NVG herring and blue whiting
The main impression is that there have also been lower acoustic blue whiting registrations during this year’s cruise compared to last year, and very little blue whiting in the western and north-western parts of the Norwegian Sea.
“We must analyze the data that includes all participating vessels and nations before we can say anything more about the stock estimate itself,” says Leif.
“There have also been scattered acoustic herring recordings with sonar and sonar. The largest concentrations during the second part of the cruise have been in the north-eastern Norwegian Sea and south-eastern part of Jan Mayen. It is also clear that some NVG herring have been above the so-called acoustic blind zone in the upper 10-15 m of the water column, based on simultaneous sonar registrations and trawl catches of herring near the surface. We also return to this year’s stock index for NVG herring, after we have analyzed all the acoustic and biological data from all the vessels that have been involved in the cruise.”
Lump fish and salmon
“We have marked a total of about 160 lump fish of various sizes in the Norwegian Sea on board the two Norwegian boats. Both adult Atlantic salmon and smaller post-smolt have been caught in the central and northern Norwegian Sea as far north as 75 ° N for a number of biological, ecological and genetic studies,” notes Leif.
Fewer marine mammals observed
The observations of marine mammals on board the Eros and Vendla were dominated by fin whales, minke whales, humpback whales, white-tailed dolphins and killer whales.

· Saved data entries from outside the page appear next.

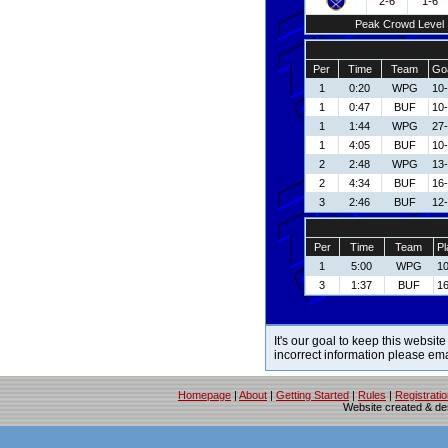
2-6
1-6
Peak Crowd Level
Per
Time
Team
Goa
1
0:20
WPG
10
1
0:47
BUF
10
1
1:44
WPG
27
1
4:05
BUF
10
2
2:48
WPG
13
2
4:34
BUF
16-
3
2:46
BUF
12-
Per
Time
Team
Pl
1
5:00
WPG
10
3
1:37
BUF
16
It's our goal to keep this website
incorrect information please em
Homepage
|
About
|
Getting Started
|
Rules
|
Registrati
Website created & d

“We saw fewer marine mammals this year than last year, but this is probably largely related to significantly worse weather and observation conditions this year compared to last year. We had longer periods of sea fog that almost made visual observations of marine mammals almost impossible,” writes Leif.
Many performed research assignments
“Throughout the cruise, we have collected a number of otoliths (ear stones) and genetic samples for new methods for separating different herring populations. There has also been a separate systematic collection program and thorough investigations of the parasite Kudoa thyrsites which gives “jelly mackerel” and quality of the mackerel.
We also collect more than two full freezers with mackerel samples from all over the Norwegian Sea for use in the development of a new method for genetic identification of the mackerel’s stomach contents,” says the Norwegian scientist.
The way forward
All available data from all vessels and nations will now be compiled after the end of the voyage. In the next two weeks, a key research task will be to analyze all the data from all the vessels that have participated in the mackerel ecosystem cruise this year and calculate this summer’s stock index for the mackerel stock based on the standardized swept area trawling.
Then a so-called international post cruise meeting will be held from 20 to 25 August. There the combined Institutes of Marines will perform quantity measurement and come up with updated stock indices from the cruise for all three major pelagic fish stocks; mackerel, NVG herring and blue whiting. Furthermore, the central ICES WGWIDE meeting where the international stock calculations for our most important pelagic fish stocks will be carried out, will take place from 26 August to 01 September.
The actual stock advice from ICES, including the mackerel council for 2022, will be published on 30 September.